*Text excerpt*.
* BEGIN *

Monday, May 13, 2013

More Big Weather Swings (jackets for New England - first 90s Upper Midwest since last September)


 
"Wummer"

Sometimes you read a story and just shake your head in utter amazement. Last week saw a rash of 911 calls in Madison - people reporting "dead bodies" on area lawns. It turns out it was just sun-starved college kids sunbathing. Yep, reluctant zombies, just trying to get a tan. Details below.

"I'm calling this WUMMER, Paul. A rude mash-up of winter and summer...since we never really experienced spring" a friend complained yesterday. Will this be one of those tentative, sickly summers, where we celebrate every time we hit 80? No idea, but I suspect it won't be anything like 2012, when we couldn't buy a cool front.

Welcome to an All or Nothing May: frost Sunday morning to low 90s today? Wear a light jacket over your shorts and don't ask any questions.

A Fire Weather Warning is posted; gusty winds and low humidity fanning & accelerating any brush fires later today. We cool off a little Wednesday - 70s into next weekend.

No need to water anytime soon: a series of storms rippling along an east-west frontal boundary may drop some heavy rainfall amounts Friday into Tuesday of next week. Minor flooding is even a possibility. Drought to flood - 30s to 90s?

I can't remember a spring like this.

Heat Spike. All the models show a high above 90 today; a few suggesting mid-90s. Temperatures cool off into the 70s Wednesday and Thursday, before rising above 80 again by Saturday.

* END *

*Source material*.
* BEGIN *

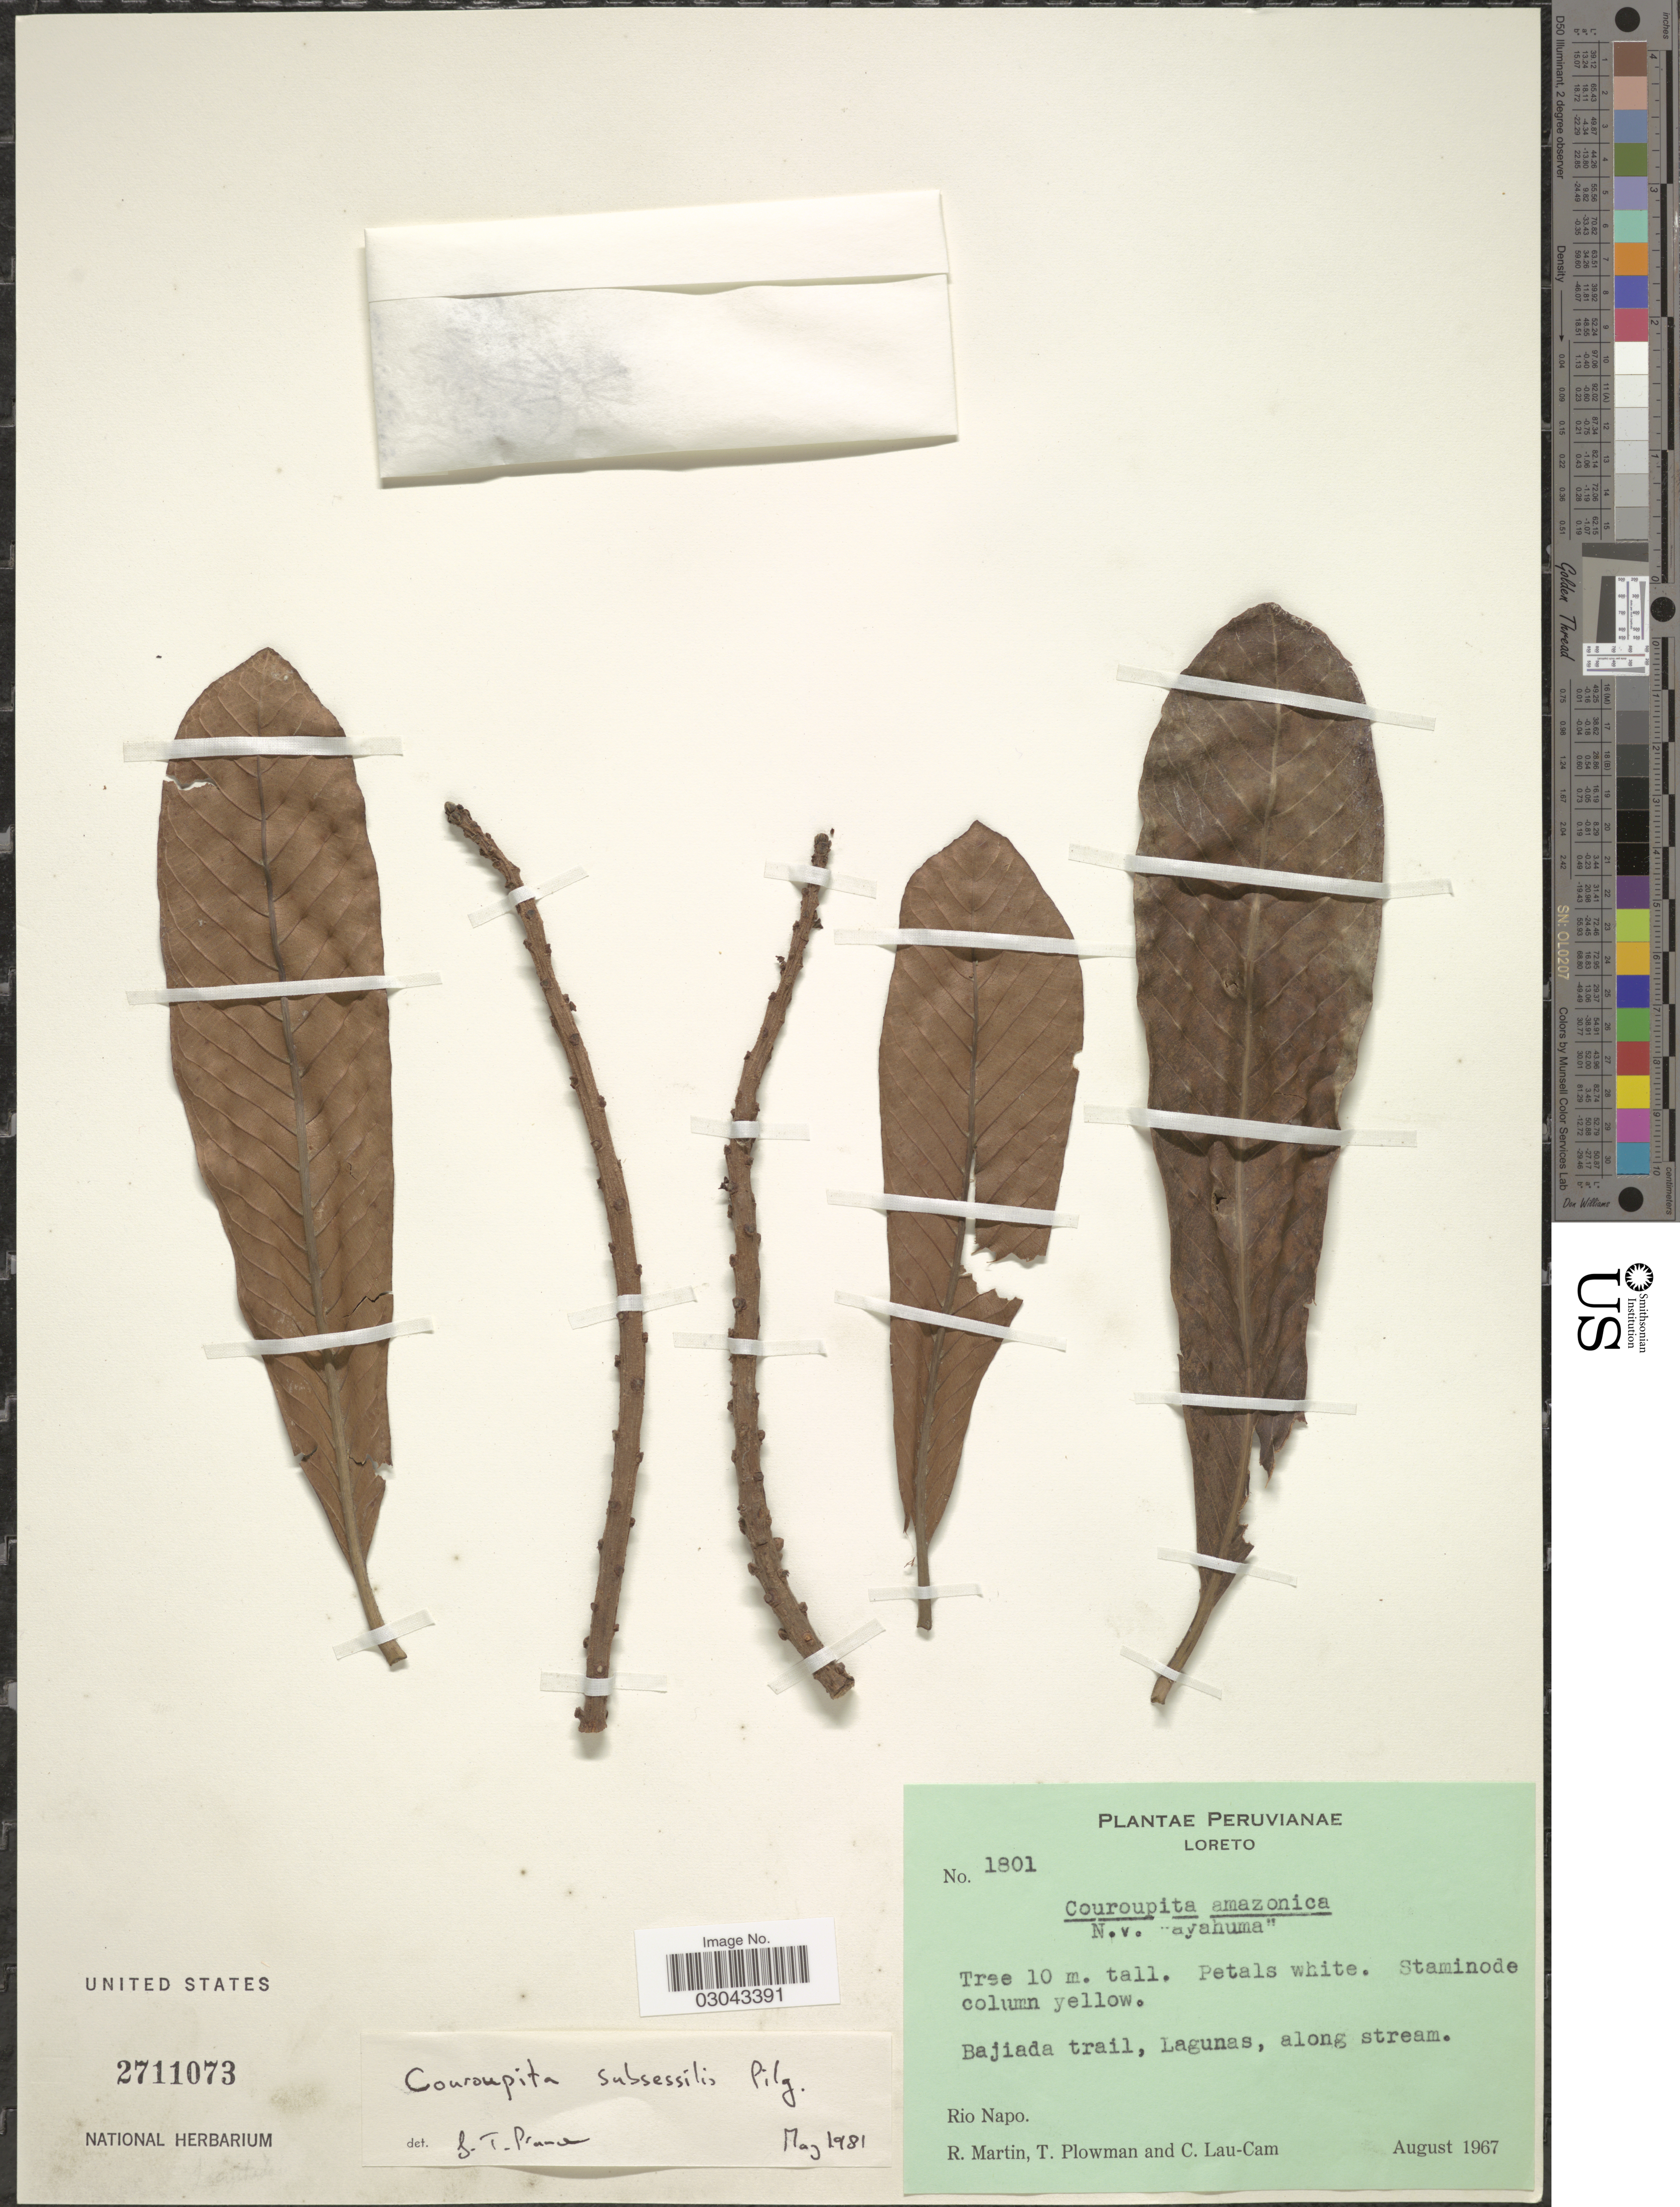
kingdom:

* END *

*Task requirements*.
- a) Using the weather post, explain why the friend calls this season "Wummer."
- b) Please repeat the stretch of the weather post from "No need to water" through "30s to 90s?", swapping "Friday" for "Thursday".
- c) According to the weather post, what did the people calling 911 in Madison report seeing on area lawns?

*Answers to the exercise*.
- a) The friend calls it a rude mash-up of winter and summer, because there was never really a spring in between.

- b)
No need to water anytime soon: a series of storms rippling along an east-west frontal boundary may drop some heavy rainfall amounts Thursday into Tuesday of next week. Minor flooding is even a possibility. Drought to flood - 30s to 90s?

- c) They reported "dead bodies," which turned out to be college kids sunbathing.